The Board’s regulatory scheme, however, also seeks to ban those uses of the M.D. designation that are not misleading. Under K.S.A. 65-2803(a), a person must be licensed under the Act to use the M.D. designation. In other words, no one is entitled to use the M.D. title unless he or she has a license. The Board implicitly concedes that this statute is facially overbroad. In its brief, the Board states that Thomas should be allowed to use the M.D. designation in “academic or social settings.” Nevertheless, the literal reading of K.S.A. 65-2803(a) does not permit this use of the M.D. designation.

Citing Moody v. Board of Shawnee County Comm’rs, 237 Kan. 67, 71-72, 697 P.2d 1310 (1985), this court in DPR, Inc. v. City of Pittsburg, 24 Kan. App. 2d 703, 717, 953 P.2d 231, rev. denied 264 Kan. 821 (1998), set forth the following overbreadth standard:

“ ‘An overbroad statute makes conduct punishable which under some circumstances is constitutionally protected from criminal sanctions. [Citation omitted.] A successful overbreadth challenge can thus be made only when (1) the protected activity is a significant part of the law’s target and (2) there exists no satisfactory *88method of severing that law’s constitutionality from its unconstitutional applications. [Citations omitted.]’ ”

The criminal statute, K.S.A. 65-2803(a), in conjunction with 65-2869, prohibits an unlicensed individual from using the M.D. designation at any time. This statutory scheme also seeks to regulate constitutionally protected speech. For instance, under K.S.A. 65-2803(a), it would be unlawful for unlicensed individuals to attach the M.D. initials to their names in letters to friends and family members. K.S.A. 65-2803(a) makes such conduct subject to criminal sanctions. Because K.S.A. 65-2803(a), in combination with 65-2869, regulates such constitutionally protected speech, the statute is facially overbroad.

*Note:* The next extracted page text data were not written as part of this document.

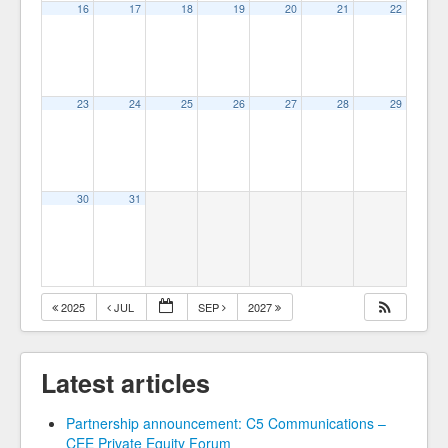
16
17
18
19
20
21
22
23
24
25
26
27
28
29
30
31
2025
JUL
SEP
2027
Latest articles
Partnership announcement: C5 Communications –
CEE Private Equity Forum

Recognizing that a facially overbroad statute can be limited to those areas which are not constitutionally protected, our Supreme Court in Huffman, 228 Kan. at 192, stated:

“We are cognizant of our responsibility to uphold the constitutionality of state statutes whenever possible. A statute which is facially overbroad may be authoritatively construed and restricted to cover only conduct which is not constitutionally protected, and as so construed the statute will thereafter be immune from attack on grounds of overbreadth. [Citation omitted.]”

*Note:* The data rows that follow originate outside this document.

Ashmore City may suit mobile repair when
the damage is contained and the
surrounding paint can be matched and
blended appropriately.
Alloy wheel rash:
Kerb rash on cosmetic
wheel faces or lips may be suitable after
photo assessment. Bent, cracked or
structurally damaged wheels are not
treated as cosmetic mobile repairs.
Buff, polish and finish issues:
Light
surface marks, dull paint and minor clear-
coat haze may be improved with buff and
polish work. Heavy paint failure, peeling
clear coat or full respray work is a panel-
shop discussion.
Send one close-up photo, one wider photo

We have previously determined that the State could regulate unlicensed individuals’ use of the M.D. designation when the individuals are holding themselves out to the public, patients, hospitals, or other health care practitioners. As a result, K.S.A. 65-2803(a), as it applies to an unlicensed individual’s use of the M.D. designation, should be limited to those areas in which the public, patients, hospitals, or other health care practitioners could be misled by the individual’s M.D. designation.

We determine that the Board’s regulatory scheme may constitutionally ban those uses of the term M.D. diat may potentially mislead the public, patients, hospitals, or other health care practitioners regarding the user’s licensed or unlicensed status.

Equal Protection

Thomas also contends that his equal protection rights are violated because the statutory scheme does not bear a reasonable relation to a legitimate state purpose. “Equal protection is impli*89cated when a statute treats ‘arguably indistinguishable’ classes of people differently.” Peden v. Kansas Dept. of Revenue, 261 Kan. 239, 251, 930 P.2d 1 (1996), cert. denied 520 U.S. 1229 (1997).

Thomas concedes that a rational basis review is appropriate in this case. Thus, our inquiry is whether the statutory scheme is reasonably related to a conceivable legitimate purpose. See Barrett v. U.S.D. No. 259, 272 Kan. 250, 256, 32 P.3d 1156 (2001). Based on our previous analysis, we find that restricting the use of the M.D. designation is rationally related to the legitimate State purpose of protecting the public, patients, hospitals, and other health care practitioners from misleading information indicating that a person is qualified to engage in the practice of medicine.

Reversed and remanded for an injunction in accordance with this opinion.